## TASK GOAL
Please explain in one to three sentences why the math help thread below says to multiply the top and bottom of −√2/2 by √2 when solving problem 4.

## TEXT UNDER STUDY
----

So recently had a quiz in my math class, which I flunked. I had been gone for a while, so I was wondering if anyone would be willing to take me through the steps to all the problems. I'd like to get a better grasp on it.

http://i96.photobucket.com/albums/l194/anti-you92/Problem.png

Hopefully someone can help. Thanks in advance!

I'll pick #4. Ans: is (link) cos(theta)=-sqrt(2)/2 - Wolfram|Alpha (http://www.wolframalpha.com/input/?i=cos%28theta%29%3D-sqrt%282%29%2F2)

Multiply top and bottom by sqrt(2)
To get 3*PI/4 you just have to remember it. It's been way too long. That's why it too hard for me. Too much memorization.

1. sin^{-1}(-\frac12) = sin^{-1}(\frac12)

Do you know the shape of the graph of y = sin x?

I always refer to it (in my head) to find the exact values. The graph starts from (0,0), then to (30 degrees, 0.5) then to (60 degrees, \frac{\sqrt3}{2} and finally to (90 degrees, 1) for the first quadrant.

Well, sin^{-1}(\frac12) = 30^{\small{o}}

2. You should know that tan\ 60 = \sqrt3 (and you should know all the trig ratio of sin, cos and tan for 0, 30, 45, 60 and 90 degrees in exact form).

So, tan^{-1}(\sqrt3) = 60\ degrees.

Then, cos 60 = 0.5

3. I think that one must have a mistake somewhere. There is no simple exact form for that (perhaps none)

4. cos\theta = -\frac{\sqrt2}{2}

You should know that cos\ 45 = \frac{1}{\sqrt2}

From that, you'll see that you need to make the denominator with the square root of 2.

----

## MATERIAL PROVIDED
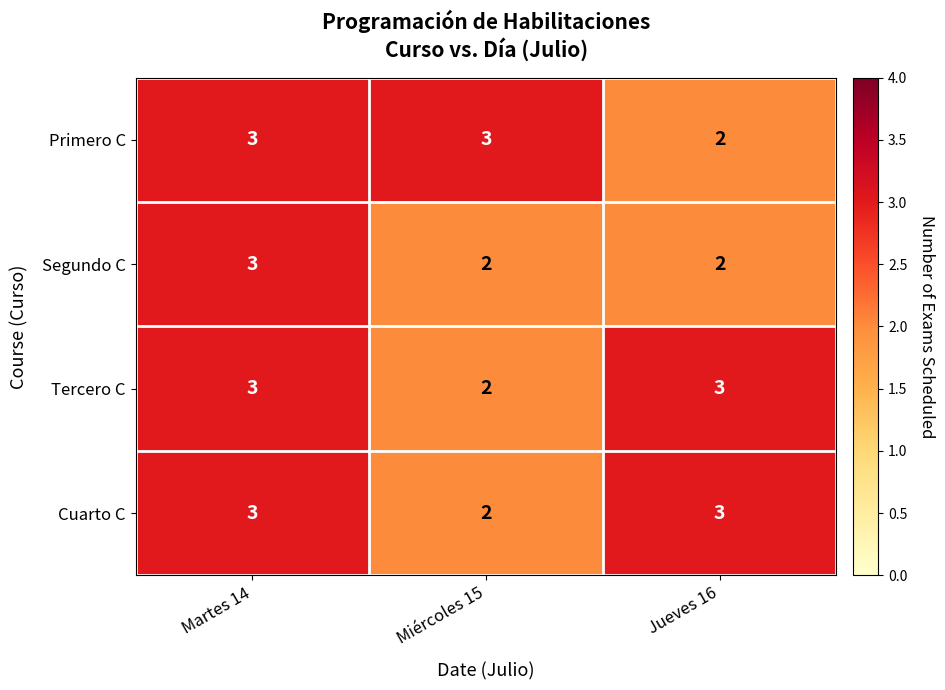

What is the sum of the Primero C values at Martes 14 and Miércoles 15?

6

----

## ANSWER FOR THE TASK
The thread points out that cos 45° equals 1/√2, so the value −√2/2 has to be written with the square root of 2 in the denominator. Multiplying top and bottom by √2 gives that form, so the value can be matched to the known cos 45° value.